Sheri Dew asks, in her talk Sweet Above All That Is Sweet, “What one thing would you be willing to give up, starting today, to put the Savior even more at the center of your life?  What one thing would you be willing to do, starting today, to unlock more of His power?”  I decided that what I’m willing to give up is recreational eating — eating for pleasure, eating for any emotional reasons, eating when I’m not hungry.   For the Savior to be at the center of my life, food can’t be, and it definitely has been.  But I have already identified this as my weakness, so how can I give it up without his help?  I can’t.  I need his power in order to give that up.  So there has to be something else I can give up that does not have such a stronghold on me. 

President Uchtdorf said, “Those who do not wish to learn and change probably will not… but those who want to improve and progress, who learn of the Savior and desire to be like him, those…who seek to bring their thoughts and actions in harmony with our Father in Heaven — they will experience the miracle of the Savior’s atonement.” 
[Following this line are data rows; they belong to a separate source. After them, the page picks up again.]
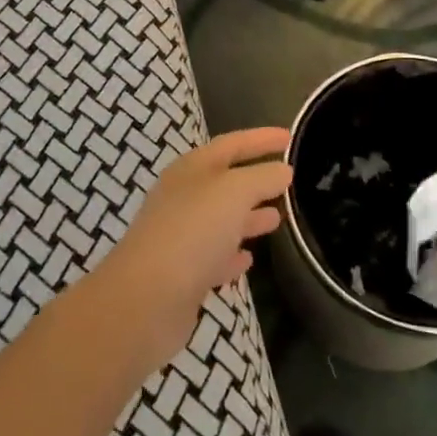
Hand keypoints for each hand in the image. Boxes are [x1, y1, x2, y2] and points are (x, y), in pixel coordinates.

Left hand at [94, 128, 292, 370]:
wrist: (146, 299)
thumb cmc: (193, 231)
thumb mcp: (234, 192)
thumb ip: (262, 177)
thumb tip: (283, 170)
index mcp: (192, 169)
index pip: (232, 144)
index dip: (261, 138)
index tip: (290, 136)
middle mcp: (184, 197)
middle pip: (226, 181)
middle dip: (256, 179)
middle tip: (288, 180)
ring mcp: (182, 236)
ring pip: (222, 220)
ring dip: (248, 217)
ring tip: (277, 219)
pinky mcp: (183, 274)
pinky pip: (214, 257)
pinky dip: (232, 255)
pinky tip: (248, 259)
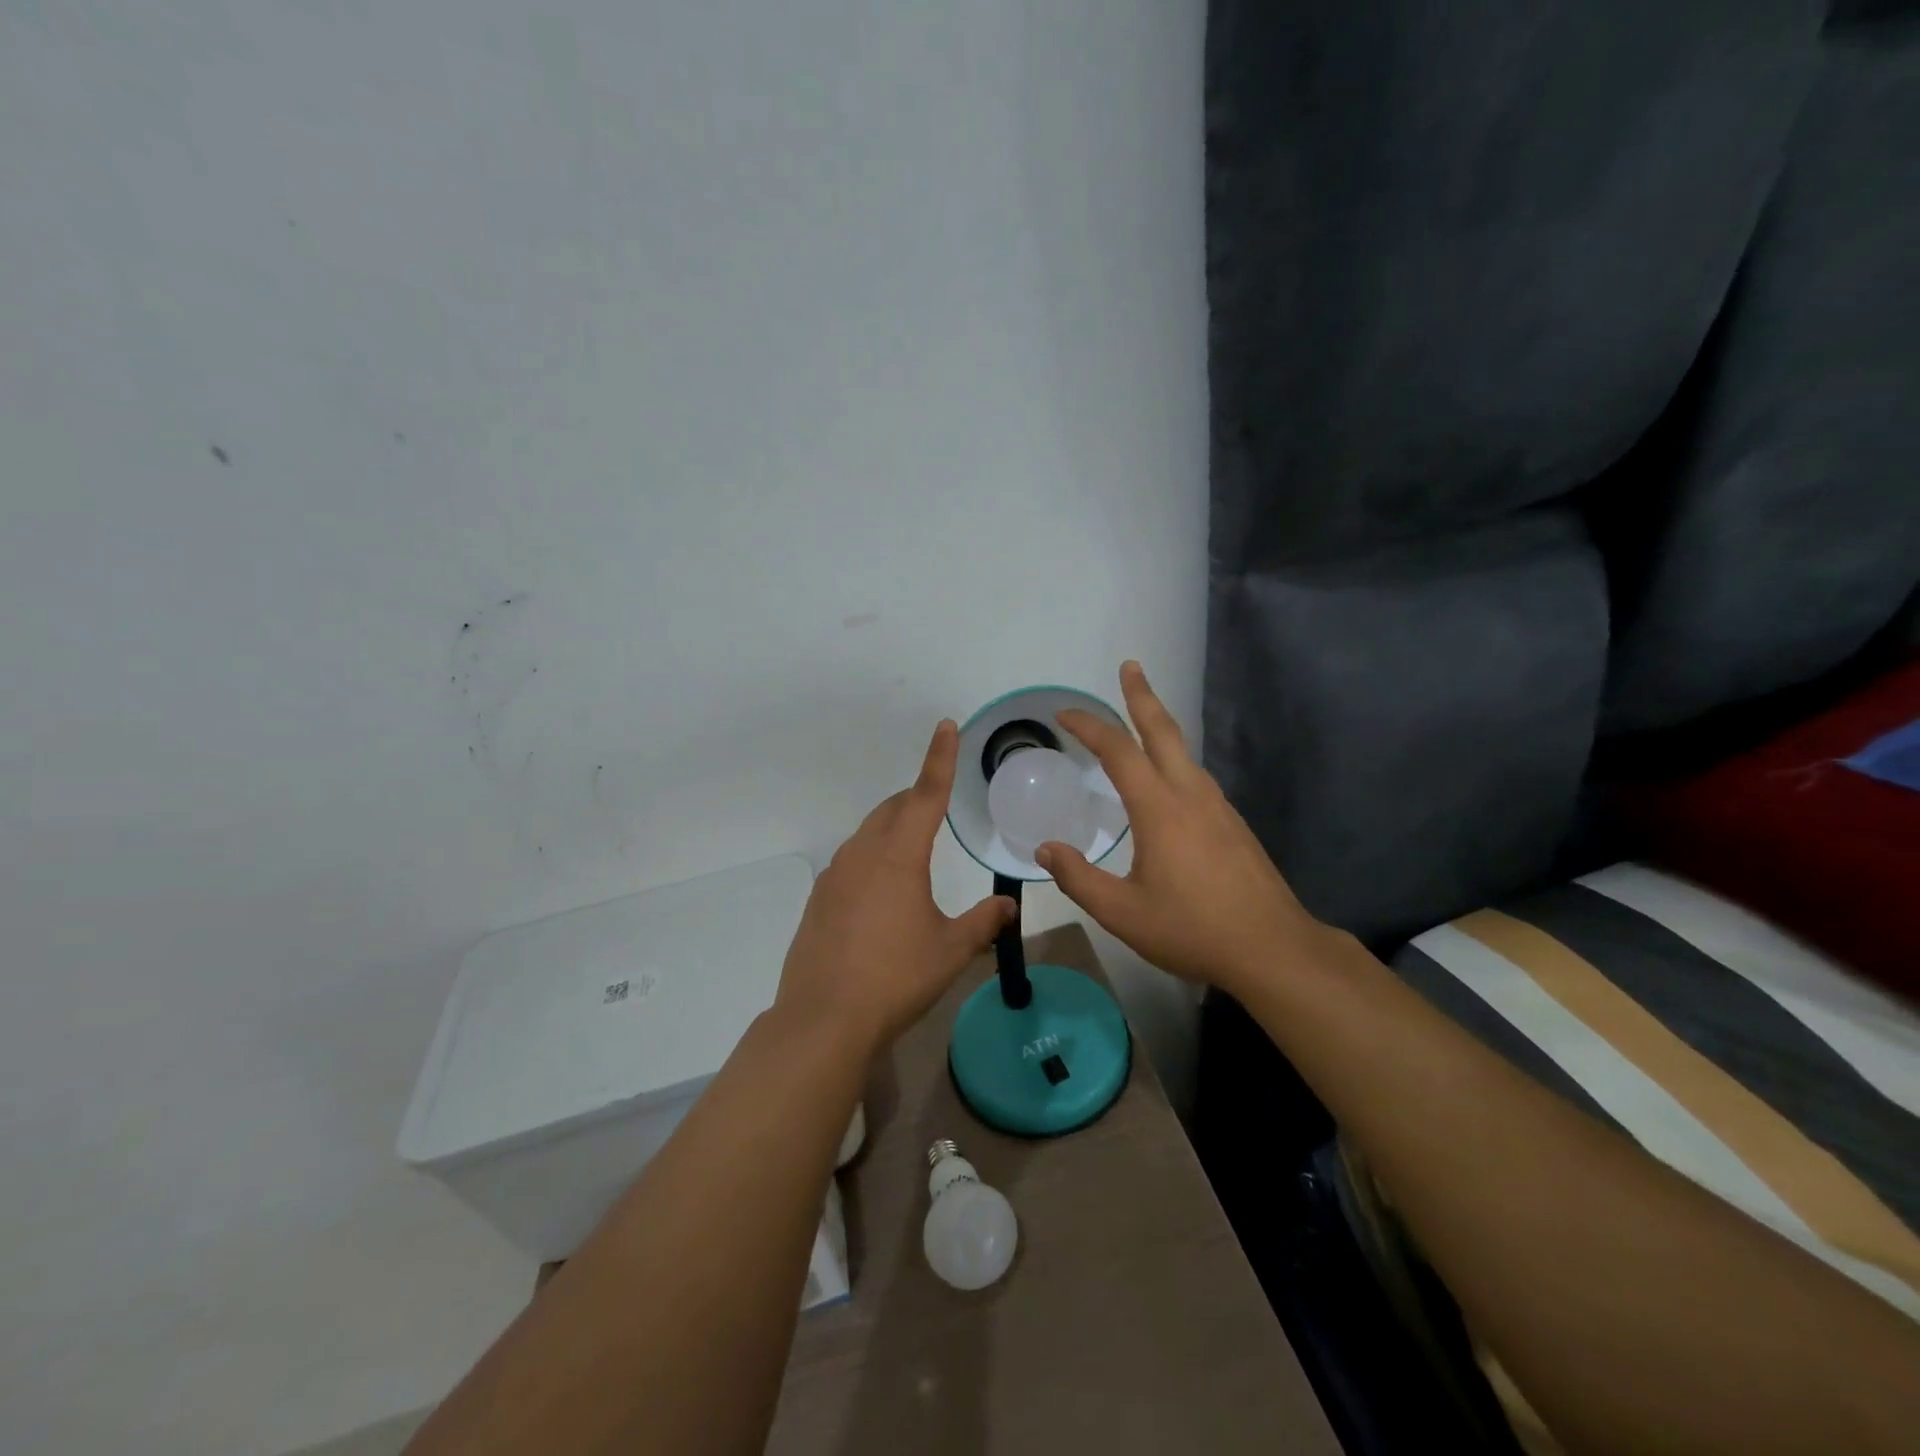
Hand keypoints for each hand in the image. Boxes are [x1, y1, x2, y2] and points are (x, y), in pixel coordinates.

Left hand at [776, 720, 1016, 1057]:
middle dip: (917, 798)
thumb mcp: (951, 950)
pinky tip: (882, 891)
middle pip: (893, 809)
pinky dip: (872, 856)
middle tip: (938, 801)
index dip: (940, 759)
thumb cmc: (896, 977)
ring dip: (893, 827)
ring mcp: (835, 875)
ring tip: (914, 848)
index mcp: (899, 856)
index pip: (926, 795)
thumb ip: (983, 923)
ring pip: (869, 833)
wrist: (824, 1019)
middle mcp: (863, 854)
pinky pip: (851, 861)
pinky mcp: (819, 899)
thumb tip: (1007, 907)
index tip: (946, 726)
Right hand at [1038, 661, 1328, 998]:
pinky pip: (1196, 776)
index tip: (1064, 713)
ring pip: (1184, 752)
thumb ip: (1078, 879)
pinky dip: (1174, 759)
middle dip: (1142, 696)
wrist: (1273, 948)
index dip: (1090, 727)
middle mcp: (1191, 794)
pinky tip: (1168, 780)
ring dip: (1160, 726)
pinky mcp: (1233, 824)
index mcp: (1160, 808)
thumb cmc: (1192, 929)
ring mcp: (1218, 807)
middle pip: (1164, 731)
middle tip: (1130, 667)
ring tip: (1141, 718)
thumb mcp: (1122, 912)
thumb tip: (1045, 850)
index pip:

The change I am seeking requires that I learn of the Savior and bring my thoughts and actions in harmony with Heavenly Father.  My first step in doing that has been to engage in deeper gospel study and more concentrated, meditational prayer.  I also have to eliminate some of the worldly influences in my life, like some of the TV shows I watch and spending too much time online in mindless activity.   I have to control the input my mind is getting, not just blocking out the negative but actively seeking that which will create the proper environment for a mighty change of heart.  

This harmonizing of my thoughts and actions is the one thing I must do to unlock the Savior’s power in my life.